UCP ignores busing needs of rural Alberta, opposition critic says
Albertans who live along roads less travelled deserve more passenger routes than providers now offer, says the NDP’s transportation critic.
The need for buses in rural Alberta didn’t die when Greyhound Canada left the West, said Lorne Dach, the member for Edmonton-McClung. Yet community services and privately owned providers struggle to run routes.
“I’m not after subsidies,” Dach told the Local Journalism Initiative in a recent interview. But the government should start “a comprehensive conversation about the type of business model that would survive and is needed in Alberta.”
Dach envisions a mix of large, mid-sized and small buses or vans and on-demand service. Co-operatives and not-for-profits are among possible providers to roll buses through more places, he said.
“And we’re going to need some connection with interprovincial bus networks as well, so we can resurrect the ability to go across the country: to be ticketed from High Level, Alberta, to Thunder Bay, Ontario.”
Devin Dreeshen, transportation and economic corridors minister, confirmed that rural buses don’t loom large on his party’s spending horizon. The UCP member for Innisfail-Sylvan Lake said rural Albertans, including those living in First Nations, want better and new roads and bridges more than they want buses.
Rural Albertans are “pretty independent and you're driving wherever you need to go,” Dreeshen said in an interview. “So I think (private) vehicles make a lot of sense.”
The province has about 64,000 lane-kilometres of roads and about 5,000 bridges. Dreeshen says he wants to help ensure that network does the job Albertans expect of it.
He pointed to O’Chiese Frist Nation, northwest of Rocky Mountain House, as a rural Indigenous community with transportation needs yet to be met. The nation seeks about $24 million for an area road.
The province and Clearwater County have partnered to provide $8 million each, but the federal government has yet to commit.
Roads improve safety in communities by giving multiple exits in emergencies like fires or floods. “That’s something that we hear is a big priority,” said Dreeshen.
But Dach said the minister is misreading the rural public. The NDP critic hears that rural Albertans want reliable, regular bus service for things like health-care appointments.
Dach calls transportation a “human right,” one especially important for people who don’t drive and don’t have easy access to family or friends who do. The options now are “to fend for yourself” as an individual or community, he said.
“You have to find your own solutions, and they (bus services) will pop up for a while and fail,” Dach said.
A service group might use volunteers to drive seniors to and from appointments to a larger centre. But onerous costs like insurance often send them into the ditch, he said.
Dach held an online video consultation about a year ago with about 100 leaders from First Nations and other rural communities. Their message was that bus service continues to be needed, he said.
Greyhound ceased operating in the West in 2018 and shut down Canadian service completely in 2021.
The NDP government of the day partnered with businesses and other groups to pilot rural busing services.
Published reports in 2018 tagged the cost at about $2.8 million, supporting services in and around Edmonton, Camrose, Lethbridge, Medicine Hat, Red Deer, Innisfail, Penhold, Grande Prairie, Spirit River and other communities.
Dach said companies like Cold Shot and SunDog Tour Co. were hit hard by the COVID-19 pandemic. Ridership went down, route numbers shrunk and rural economies haven’t bounced back.
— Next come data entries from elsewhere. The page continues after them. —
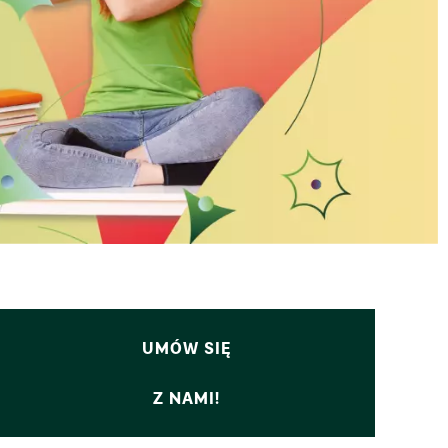
UMÓW SIĘ
Z NAMI!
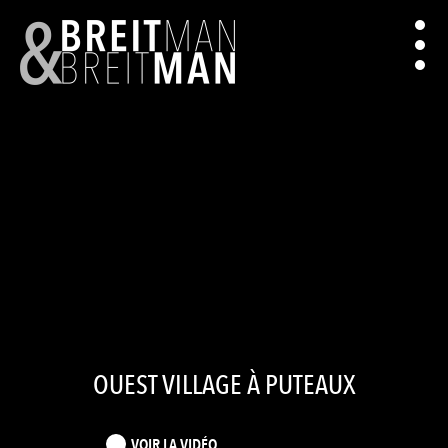
OUEST VILLAGE À PUTEAUX
VOIR LA VIDÉO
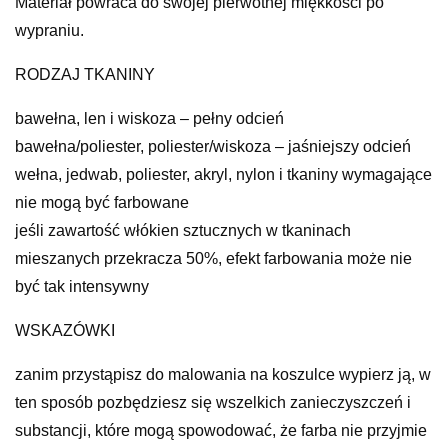
Materiał powraca do swojej pierwotnej miękkości po
wypraniu.
RODZAJ TKANINY
bawełna, len i wiskoza – pełny odcień
bawełna/poliester, poliester/wiskoza – jaśniejszy odcień
wełna, jedwab, poliester, akryl, nylon i tkaniny wymagające
nie mogą być farbowane
jeśli zawartość włókien sztucznych w tkaninach
mieszanych przekracza 50%, efekt farbowania może nie
być tak intensywny
WSKAZÓWKI
zanim przystąpisz do malowania na koszulce wypierz ją, w
ten sposób pozbędziesz się wszelkich zanieczyszczeń i
substancji, które mogą spowodować, że farba nie przyjmie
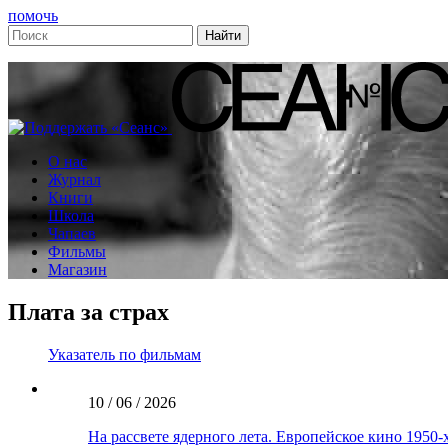
помочь
О нас
Журнал
Книги
Школа
Чапаев
Фильмы
Магазин
Плата за страх
Указатель по фильмам
10 / 06 / 2026
На рассвете ядерного лета. Европейское кино 1950-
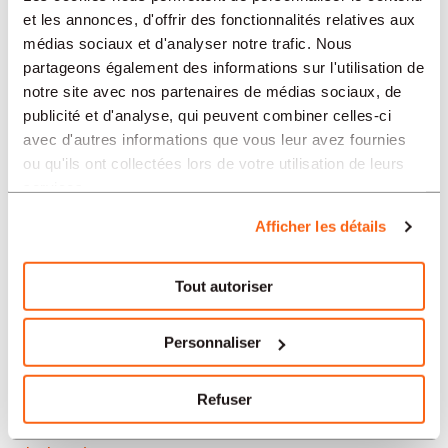
Neuchâtel
et les annonces, d'offrir des fonctionnalités relatives aux
médias sociaux et d'analyser notre trafic. Nous
Soleure
partageons également des informations sur l'utilisation de
notre site avec nos partenaires de médias sociaux, de
Yverdon-les-Bains
publicité et d'analyse, qui peuvent combiner celles-ci
avec d'autres informations que vous leur avez fournies
Aarau
ou qu'ils ont collectées lors de votre utilisation de leurs
services.
Nos offres d’emploi en Suisse
Afficher les détails
par secteur
Tout autoriser
Administration et secrétariat
Personnaliser
Horlogerie
Refuser
Banque et finance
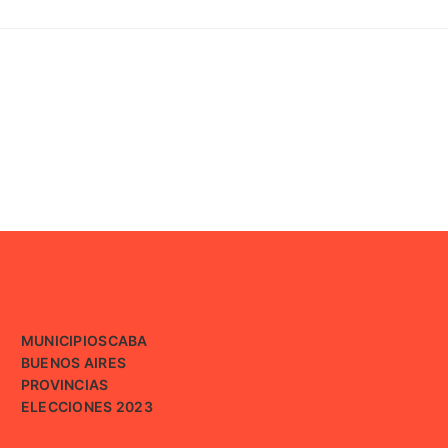
MUNICIPIOS
CABA
BUENOS AIRES
PROVINCIAS
ELECCIONES 2023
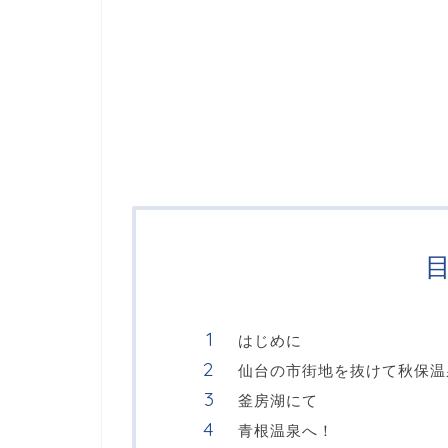
はじめに
仙台の市街地を抜けて秋保温
釜房湖にて
青根温泉へ！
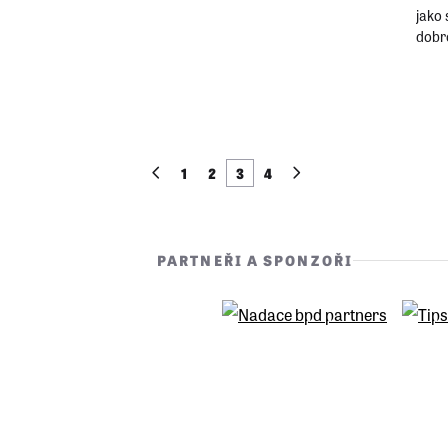
jako 
dobro
však
po p
1
2
3
4
PARTNEŘI A SPONZOŘI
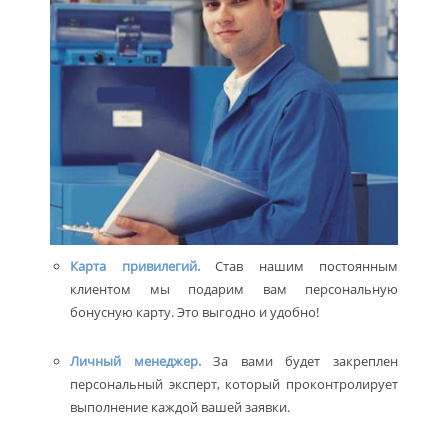
Карта привилегий.
Став нашим постоянным
клиентом мы подарим вам персональную
бонусную карту. Это выгодно и удобно!
Личный менеджер.
За вами будет закреплен
персональный эксперт, который проконтролирует
выполнение каждой вашей заявки.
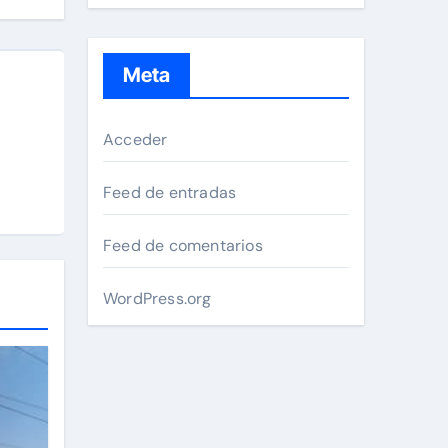
Meta
Acceder
Feed de entradas
Feed de comentarios
WordPress.org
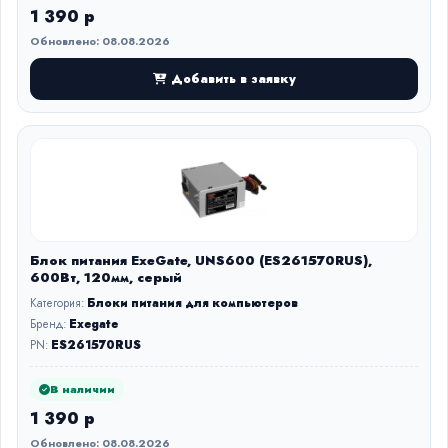
1 390 р
Обновлено: 08.08.2026
Добавить в заявку
Блок питания ExeGate, UNS600 (ES261570RUS),
600Вт, 120мм, серый
Категория:
Блоки питания для компьютеров
Бренд:
Exegate
PN:
ES261570RUS
В наличии
1 390 р
Обновлено: 08.08.2026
Mostly aimed at tourism and skiing, Jasper-based SunDog these days offers tours, private deals, airport and other shuttles, vacation packages and a winter-only Jasper-Edmonton express. Its year-round shuttle connects Jasper, Hinton, Edson and Edmonton.
Cold Shot, meanwhile, lists on its website nine routes anchored in Edmonton, Calgary and Grande Prairie. Stops like Valleyview, Fox Creek, Fort McMurray, Red Deer, and Dawson Creek and Fort St. John in B.C. are on its schedule.
The biggest player is Pacific Western Transportation. Based in Calgary, the company of about 5,000 employees includes brands familiar to Albertans – Diversified, Red Arrow and EBus.
Red Arrow links Fort McMurray, Edmonton, Calgary and Lethbridge, and also offers a Calgary airport shuttle. Minus Lethbridge, Ebus runs between the same cities.
Dreeshen says the marketplace decides where buses go. “If people have service concerns or questions, they should obviously talk to those bus companies.”
That’s not good enough for Dach, who compares a lack of support for rural service to what the province spends on community-to-community service in big cities. The study he wants, at least, should receive provincial funding, he said.
“Rural Alberta deserves to be treated with the same type of respect as urban residents,” said Dach.